The Vaccinia (cowpox) and Variola (smallpox) viruses express complement inhibitory proteins, which bind the complement factors C4b and C3b and are the cofactors for factor I, thus inhibiting complement function at the viral membrane.
Some viruses, along with the synthesis of complement regulatory proteins within the viral genome, actively persuade their synthesis within the cells of the host that anchorage the viruses. While budding from the host cells, other viruses disguise themselves by concealing within the host membrane, expressing complement components.

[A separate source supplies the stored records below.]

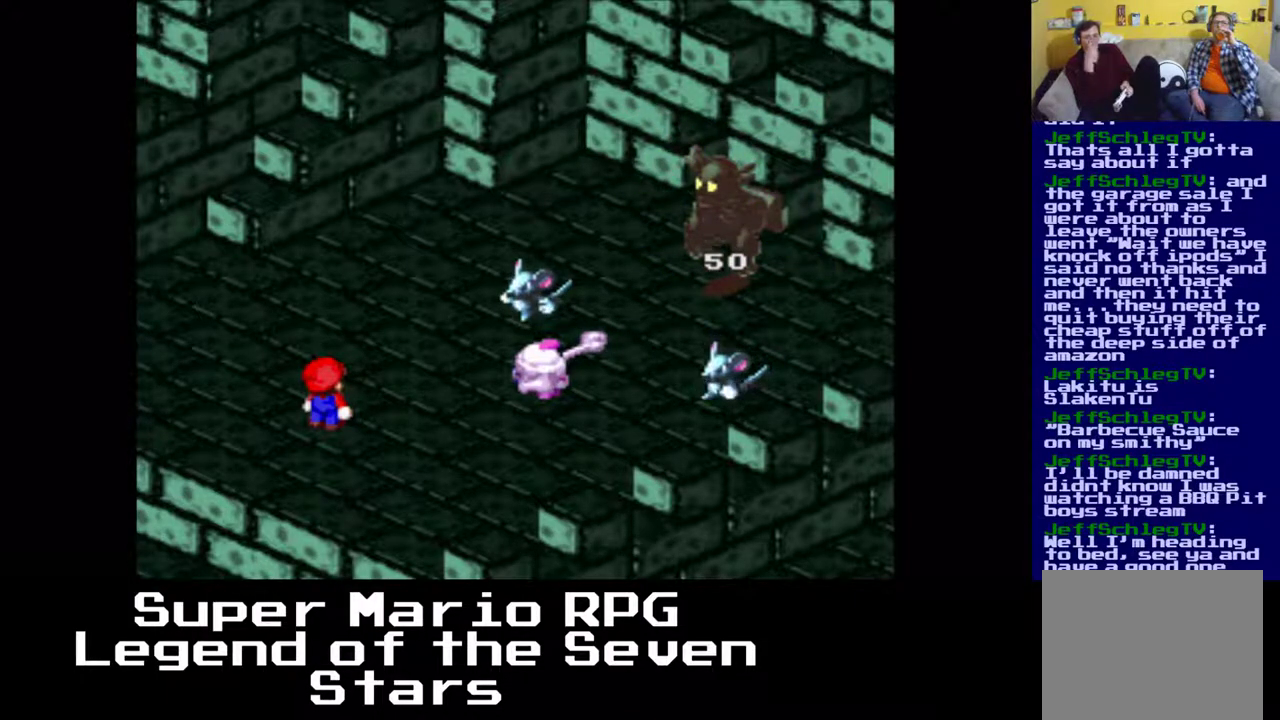
{"buttons": [], "left_stick": "center", "events": []}
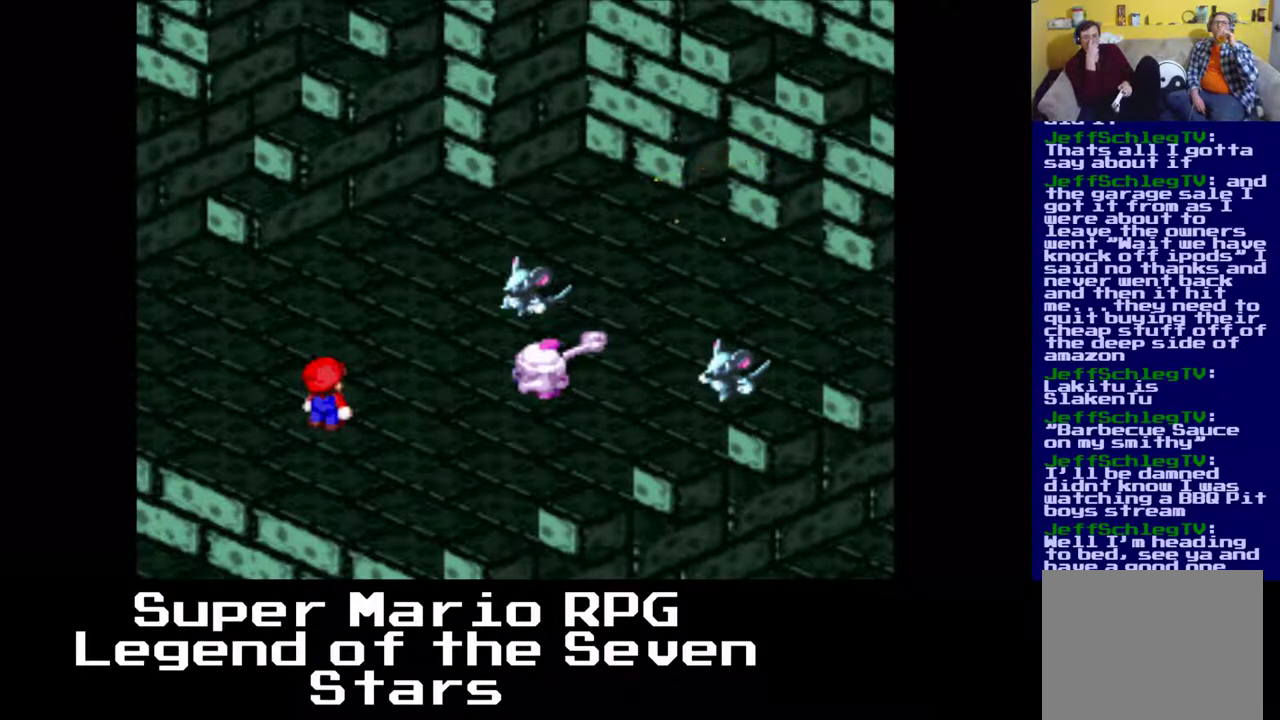
{"buttons": [], "left_stick": "center", "events": []}
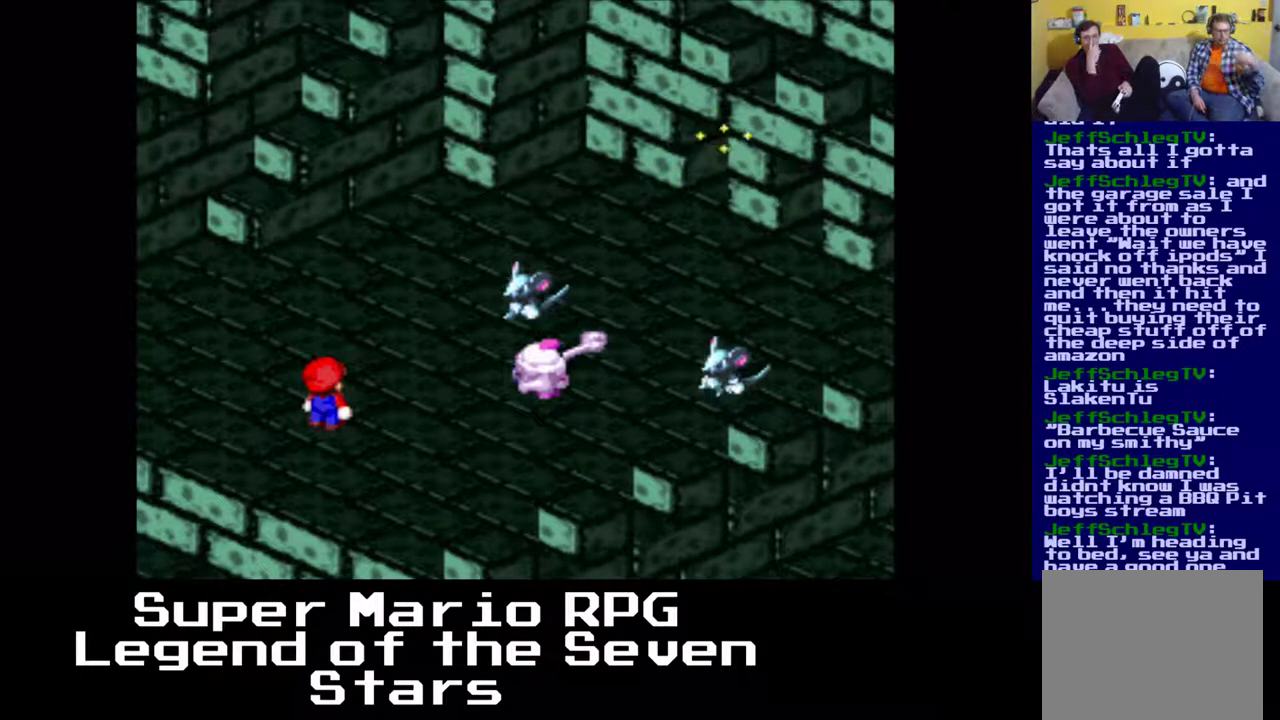
{"buttons": [], "left_stick": "center", "events": []}
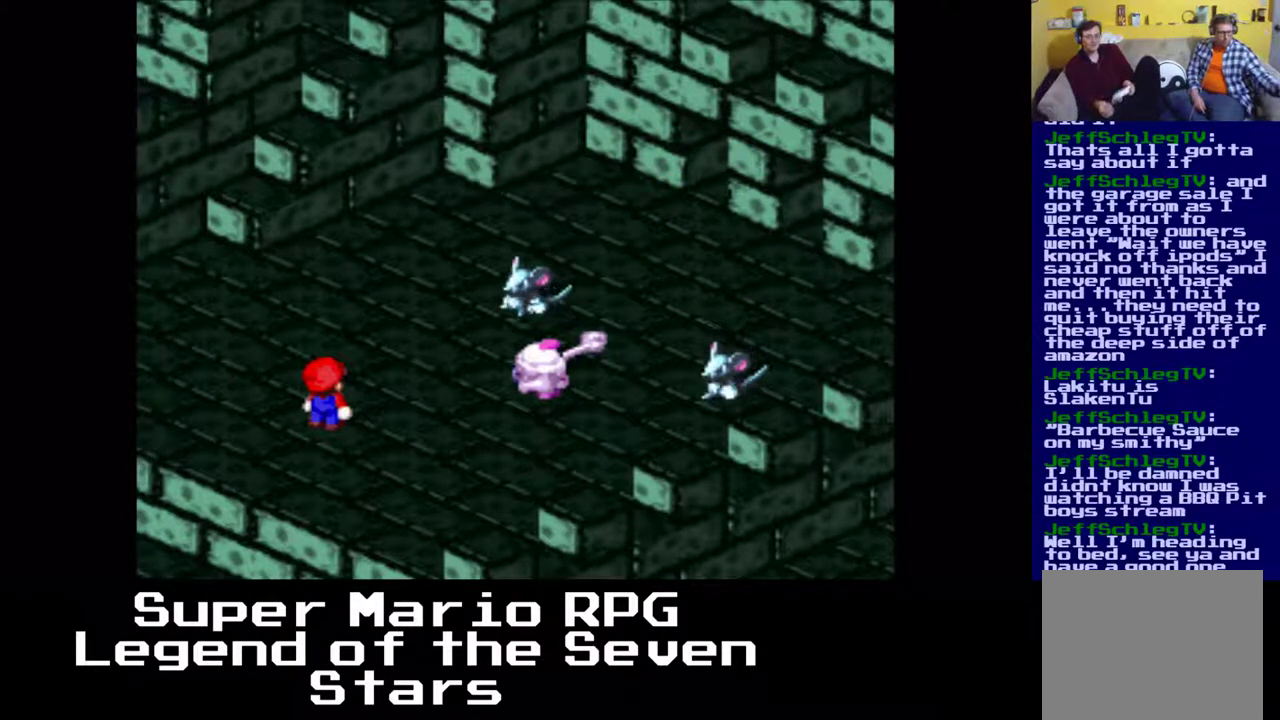
{"buttons": [], "left_stick": "center", "events": []}
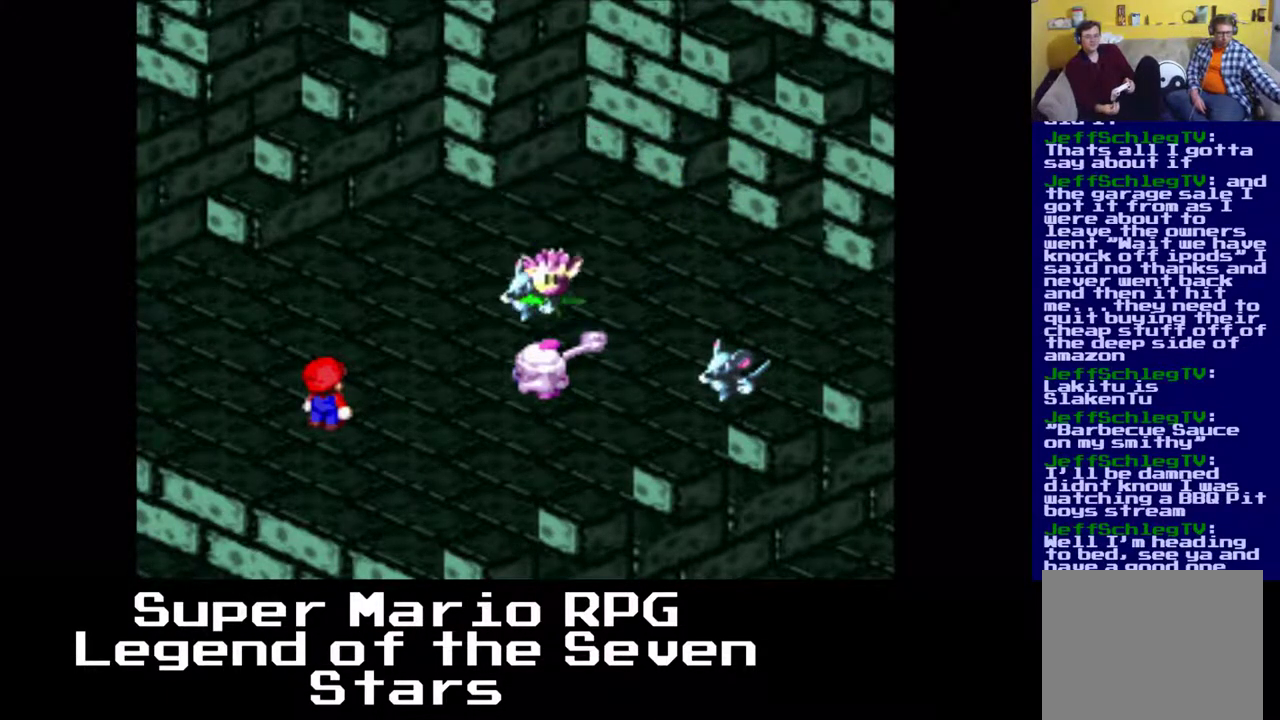
{"buttons": [], "left_stick": "center", "events": []}
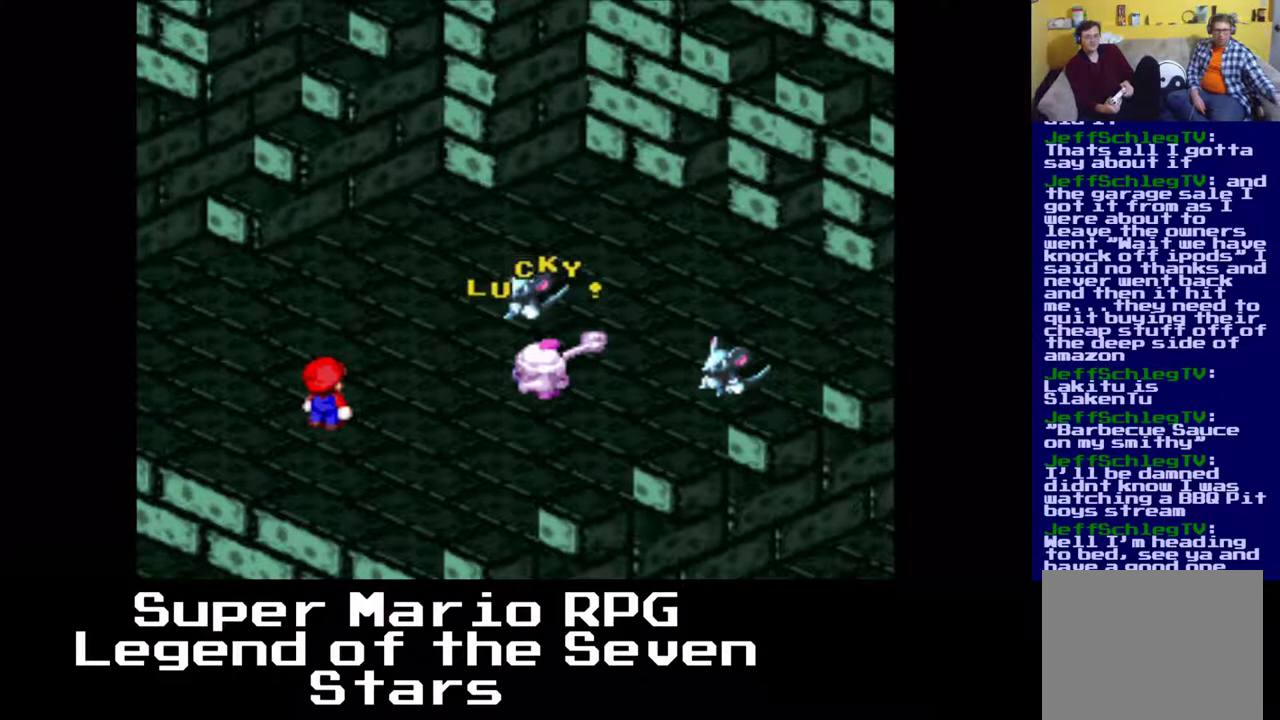
{"buttons": [], "left_stick": "center", "events": []}
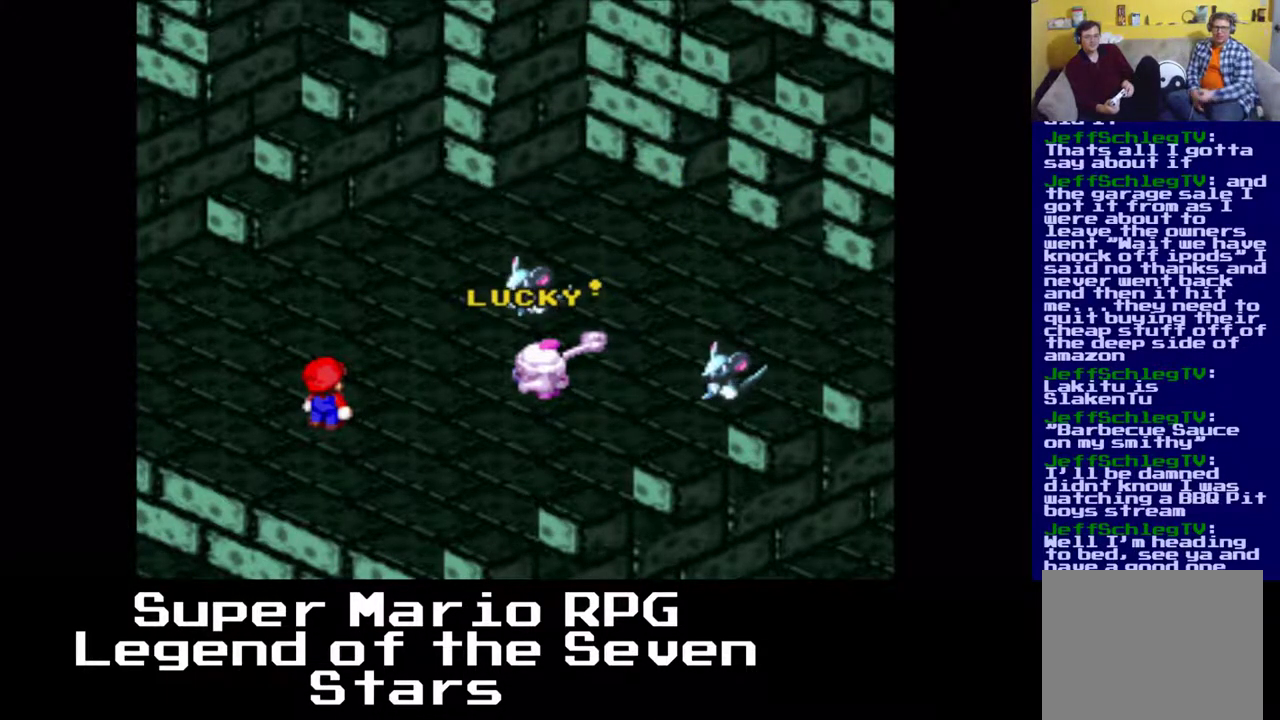
{"buttons": [], "left_stick": "center", "events": []}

Some viruses imitate eukaryotic membranes by including high levels of sialic acid inside the viral membrane, easing the binding of the cofactors for factor I. Therefore, this results in obstruction of complement activation on the viral surface.
The varieties of complement evasion strategies applied by microbes emphasize the vitality of complement as a host defense mechanism.
Conclusion
The complement system consists of more than fifty serum proteins, which help innate and adaptive immunity to evade harmful pathogens. The complement system has seven components, which get activated by three major pathways, i.e., classical pathway, lectin pathway, and alternative pathway.
There are genetic deficiencies for each of the complement components. There are several diseases related to complement deficiencies. Diseases such as glomerulonephritis, vasculitis, and SLE (systemic lupus erythematosus) have similar symptoms arising from deficiencies of early components of the classical pathway.
Early complement components play a major role in controlling diseases, and in the absence of them, individuals suffer from relapsing infections with both gram-positive and gram-negative bacteria.
Different evasion strategies are carried out by microbes to escape complement attacks. Viruses synthesize proteins and glycoproteins that precisely bind the Fc regions of antibodies, thus obstructing complement binding.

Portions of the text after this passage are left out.